Other PRS-related research was focused upon the expressivity and the symptoms of diseases. In a study by Ruderfer et al. (2018), a schizophrenia PRS turned out to be increased in bipolar patients when psychotic features were present, but not when they were lacking, while a PRS for bipolar disorder was higher in schizophrenia patients with manic symptoms than in those without. The authors expressed the hope that, by identifying the polygenetic components of the different symptoms of schizophrenia and bipolar disorder, more conclusions can be drawn about possible treatments.

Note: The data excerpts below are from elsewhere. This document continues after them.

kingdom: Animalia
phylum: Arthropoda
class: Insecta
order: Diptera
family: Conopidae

By applying a PRS for Alzheimer disease to Parkinson disease patients with and without hallucinations, Kusters et al. (2020) showed that the latter symptom is associated with the same genetic factors, especially APOE variation, that are responsible for the cognitive deficits in Alzheimer patients.

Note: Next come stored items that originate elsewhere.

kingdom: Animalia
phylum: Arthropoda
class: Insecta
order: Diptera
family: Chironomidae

PRSs may also help to gain new insights into the variability in age-at-onset of monogenic diseases. In a study by Fahed et al. (2020), PRSs for coronary heart disease, breast cancer and colorectal carcinoma were applied to their monogenic counterparts, namely familial hypercholesterolemia, hereditary breast and ovarian cancer, and Lynch syndrome. For all three diseases, the risk up to the age of 75 of carriers of monogenic mutations was positively correlated with the respective PRS. The authors concluded that the polygenic background leading to the common complex form of a disease may influence one or more of the molecular pathways affected by corresponding monogenetic mutations.

Applying a PRS to another disease can also augment studies of the effectiveness of drug treatment. Several PRSs, including those for attention deficit hyperactivity disorder and coronary artery disease, were found to be associated with the treatment success of antidepressants in major depressive disorder (Amare et al. 2019; Fabbri et al. 2021; Meerman et al. 2022). Higher PRS values consistently co-occurred with more treatment-resistant symptoms. Finally, PRSs can be tools to study the interaction between genetics and environment or lifestyle. This was exemplified by a study by Ye et al. (2021) that revealed a statistical interaction on triglyceride levels between lifestyle on the one hand, and a PRS for coronary artery diseases, atrial fibrillation and type 2 diabetes on the other. Bolli et al. (2021) discovered an interaction on coronary artery disease risk between a disease-specific PRS and low-density lipoprotein cholesterol level.

Outlook

It is likely that, in the future, PRSs will be proposed more and more often for the prognosis and diagnosis of common complex diseases, and for treatment decision making. This growing popularity of PRSs is not only due to the fact that the required SNP genotyping has become increasingly cheaper. Obviously, PRSs represent a rather efficient, and hence attractive, way to take the genetic background of patients into account in efforts to improve the performance of the predictive statistical models used in medical care.

Conclusions

  • Current PRSs have limited capability for individual risk prediction.

  • Exceptions are likely due to a specific genetic architecture of the disease in question, such as the strong effect of the HLA locus in the case of type 1 diabetes.

  • Adding a PRS to a clinical score increases the AUC by about 10% on average, depending upon disease, clinical score and age.

  • Some PRSs may be clinically useful for screening and therapeutic decision making.

  • Assessment of the cost-effectiveness of a PRS in clinical practice requires estimation, in randomized trials, of the corresponding number needed to screen, or to treat.